Records drawn from a dataset:
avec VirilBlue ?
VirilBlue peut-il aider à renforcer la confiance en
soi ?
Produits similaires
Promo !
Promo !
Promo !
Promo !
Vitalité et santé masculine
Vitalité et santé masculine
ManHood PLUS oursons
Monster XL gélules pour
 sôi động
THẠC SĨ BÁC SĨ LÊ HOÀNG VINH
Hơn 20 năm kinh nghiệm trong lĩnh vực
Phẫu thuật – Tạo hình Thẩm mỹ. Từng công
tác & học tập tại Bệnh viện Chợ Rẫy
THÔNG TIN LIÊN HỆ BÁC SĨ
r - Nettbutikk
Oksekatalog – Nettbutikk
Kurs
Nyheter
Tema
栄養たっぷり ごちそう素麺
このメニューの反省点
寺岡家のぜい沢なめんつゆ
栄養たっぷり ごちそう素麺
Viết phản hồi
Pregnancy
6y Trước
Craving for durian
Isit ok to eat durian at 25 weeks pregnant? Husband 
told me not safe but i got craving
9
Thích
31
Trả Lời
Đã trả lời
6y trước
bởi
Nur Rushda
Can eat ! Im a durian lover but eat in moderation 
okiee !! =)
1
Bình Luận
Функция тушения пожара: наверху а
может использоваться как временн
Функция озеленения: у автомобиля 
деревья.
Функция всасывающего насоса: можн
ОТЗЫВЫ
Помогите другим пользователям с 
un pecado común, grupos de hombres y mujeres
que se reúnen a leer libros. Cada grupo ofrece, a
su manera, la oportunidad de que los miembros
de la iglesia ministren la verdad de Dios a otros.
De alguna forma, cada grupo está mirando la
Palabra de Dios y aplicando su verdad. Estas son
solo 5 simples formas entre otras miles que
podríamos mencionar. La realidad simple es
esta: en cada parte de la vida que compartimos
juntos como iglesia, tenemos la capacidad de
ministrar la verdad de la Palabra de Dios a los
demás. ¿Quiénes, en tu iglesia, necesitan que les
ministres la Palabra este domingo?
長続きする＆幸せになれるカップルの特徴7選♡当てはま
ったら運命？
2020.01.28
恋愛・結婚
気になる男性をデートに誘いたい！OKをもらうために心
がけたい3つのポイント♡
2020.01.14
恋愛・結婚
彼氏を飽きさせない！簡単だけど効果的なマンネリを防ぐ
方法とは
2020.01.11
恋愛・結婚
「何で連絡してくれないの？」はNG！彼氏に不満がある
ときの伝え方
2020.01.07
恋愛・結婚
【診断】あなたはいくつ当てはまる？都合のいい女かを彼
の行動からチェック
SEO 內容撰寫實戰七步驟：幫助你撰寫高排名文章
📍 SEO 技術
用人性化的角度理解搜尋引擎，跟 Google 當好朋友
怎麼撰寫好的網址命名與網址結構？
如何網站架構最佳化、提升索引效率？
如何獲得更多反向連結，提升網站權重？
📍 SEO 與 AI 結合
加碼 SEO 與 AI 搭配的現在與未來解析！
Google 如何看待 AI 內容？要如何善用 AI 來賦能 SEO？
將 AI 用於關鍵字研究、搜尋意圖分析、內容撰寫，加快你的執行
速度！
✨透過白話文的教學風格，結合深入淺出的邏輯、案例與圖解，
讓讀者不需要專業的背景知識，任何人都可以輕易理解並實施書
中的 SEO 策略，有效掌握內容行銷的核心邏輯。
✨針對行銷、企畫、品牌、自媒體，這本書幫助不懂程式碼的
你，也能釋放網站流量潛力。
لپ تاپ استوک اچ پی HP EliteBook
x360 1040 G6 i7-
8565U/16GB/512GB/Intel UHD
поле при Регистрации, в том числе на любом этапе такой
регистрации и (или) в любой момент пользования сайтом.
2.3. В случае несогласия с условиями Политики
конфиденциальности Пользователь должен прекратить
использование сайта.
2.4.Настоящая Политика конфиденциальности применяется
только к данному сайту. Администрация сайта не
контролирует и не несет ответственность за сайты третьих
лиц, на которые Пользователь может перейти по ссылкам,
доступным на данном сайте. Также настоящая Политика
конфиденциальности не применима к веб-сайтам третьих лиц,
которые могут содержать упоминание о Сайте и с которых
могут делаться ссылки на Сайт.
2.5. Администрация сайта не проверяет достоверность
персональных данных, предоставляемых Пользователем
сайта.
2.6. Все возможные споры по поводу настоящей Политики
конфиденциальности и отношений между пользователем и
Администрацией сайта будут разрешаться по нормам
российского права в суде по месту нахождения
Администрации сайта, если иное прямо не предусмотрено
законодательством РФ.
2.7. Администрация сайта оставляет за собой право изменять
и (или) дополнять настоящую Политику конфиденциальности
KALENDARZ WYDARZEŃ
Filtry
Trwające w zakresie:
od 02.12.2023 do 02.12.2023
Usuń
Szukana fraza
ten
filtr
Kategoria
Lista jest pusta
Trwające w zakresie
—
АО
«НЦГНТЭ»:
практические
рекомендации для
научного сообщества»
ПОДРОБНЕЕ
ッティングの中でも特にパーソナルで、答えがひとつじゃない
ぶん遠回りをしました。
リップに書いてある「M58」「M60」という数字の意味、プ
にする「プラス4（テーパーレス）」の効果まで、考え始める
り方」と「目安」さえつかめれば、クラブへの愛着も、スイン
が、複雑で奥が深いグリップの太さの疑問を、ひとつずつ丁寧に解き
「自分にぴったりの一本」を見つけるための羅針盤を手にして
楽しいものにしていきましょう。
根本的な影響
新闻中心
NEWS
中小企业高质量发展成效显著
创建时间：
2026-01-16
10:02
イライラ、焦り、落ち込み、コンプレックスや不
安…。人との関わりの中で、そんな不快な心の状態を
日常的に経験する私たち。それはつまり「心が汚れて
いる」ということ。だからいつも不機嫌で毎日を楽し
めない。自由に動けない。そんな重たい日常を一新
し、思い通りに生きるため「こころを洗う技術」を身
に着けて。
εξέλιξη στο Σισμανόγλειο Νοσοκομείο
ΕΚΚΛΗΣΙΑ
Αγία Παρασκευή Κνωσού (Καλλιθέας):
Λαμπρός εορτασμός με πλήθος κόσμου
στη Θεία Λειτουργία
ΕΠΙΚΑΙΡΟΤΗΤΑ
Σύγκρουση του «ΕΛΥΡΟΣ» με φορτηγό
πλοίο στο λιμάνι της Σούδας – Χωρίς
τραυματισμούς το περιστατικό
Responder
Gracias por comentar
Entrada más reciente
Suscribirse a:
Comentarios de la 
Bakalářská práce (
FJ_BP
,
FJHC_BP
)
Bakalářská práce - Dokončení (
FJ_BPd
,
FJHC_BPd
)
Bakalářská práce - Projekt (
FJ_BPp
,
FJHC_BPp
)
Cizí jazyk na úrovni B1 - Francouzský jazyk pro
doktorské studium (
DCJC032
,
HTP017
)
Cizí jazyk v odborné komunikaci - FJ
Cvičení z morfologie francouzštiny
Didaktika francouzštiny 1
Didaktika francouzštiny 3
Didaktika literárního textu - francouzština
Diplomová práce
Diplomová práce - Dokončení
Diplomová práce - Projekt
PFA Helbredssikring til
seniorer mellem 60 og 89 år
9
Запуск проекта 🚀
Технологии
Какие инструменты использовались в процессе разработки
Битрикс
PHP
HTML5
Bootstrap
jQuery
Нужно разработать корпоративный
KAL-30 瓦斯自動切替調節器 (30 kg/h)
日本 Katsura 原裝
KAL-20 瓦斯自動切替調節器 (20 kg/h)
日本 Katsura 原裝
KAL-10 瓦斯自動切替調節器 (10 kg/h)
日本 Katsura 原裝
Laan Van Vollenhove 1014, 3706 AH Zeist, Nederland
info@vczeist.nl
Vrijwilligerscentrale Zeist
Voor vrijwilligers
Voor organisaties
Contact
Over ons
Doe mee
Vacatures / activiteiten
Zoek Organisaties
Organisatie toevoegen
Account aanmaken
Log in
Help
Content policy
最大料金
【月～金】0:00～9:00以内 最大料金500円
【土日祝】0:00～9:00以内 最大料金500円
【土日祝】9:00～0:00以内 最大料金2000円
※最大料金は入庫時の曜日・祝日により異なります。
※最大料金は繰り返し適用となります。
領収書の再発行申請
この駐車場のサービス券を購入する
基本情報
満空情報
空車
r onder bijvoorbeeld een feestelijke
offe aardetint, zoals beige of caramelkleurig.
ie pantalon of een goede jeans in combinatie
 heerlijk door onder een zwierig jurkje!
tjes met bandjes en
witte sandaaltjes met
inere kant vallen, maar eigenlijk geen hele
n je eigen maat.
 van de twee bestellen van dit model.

**ACTION ITEM:** Only one stretch of the records above is wanted: the lines between the one holding "Entrada más reciente" and the one holding "Cizí jazyk v odborné komunikaci - FJ", inclusive, reproduced exactly.

**WRITTEN SOLUTION:**
Entrada más reciente
Suscribirse a:
Comentarios de la 
Bakalářská práce (
FJ_BP
,
FJHC_BP
)
Bakalářská práce - Dokončení (
FJ_BPd
,
FJHC_BPd
)
Bakalářská práce - Projekt (
FJ_BPp
,
FJHC_BPp
)
Cizí jazyk na úrovni B1 - Francouzský jazyk pro
doktorské studium (
DCJC032
,
HTP017
)
Cizí jazyk v odborné komunikaci - FJ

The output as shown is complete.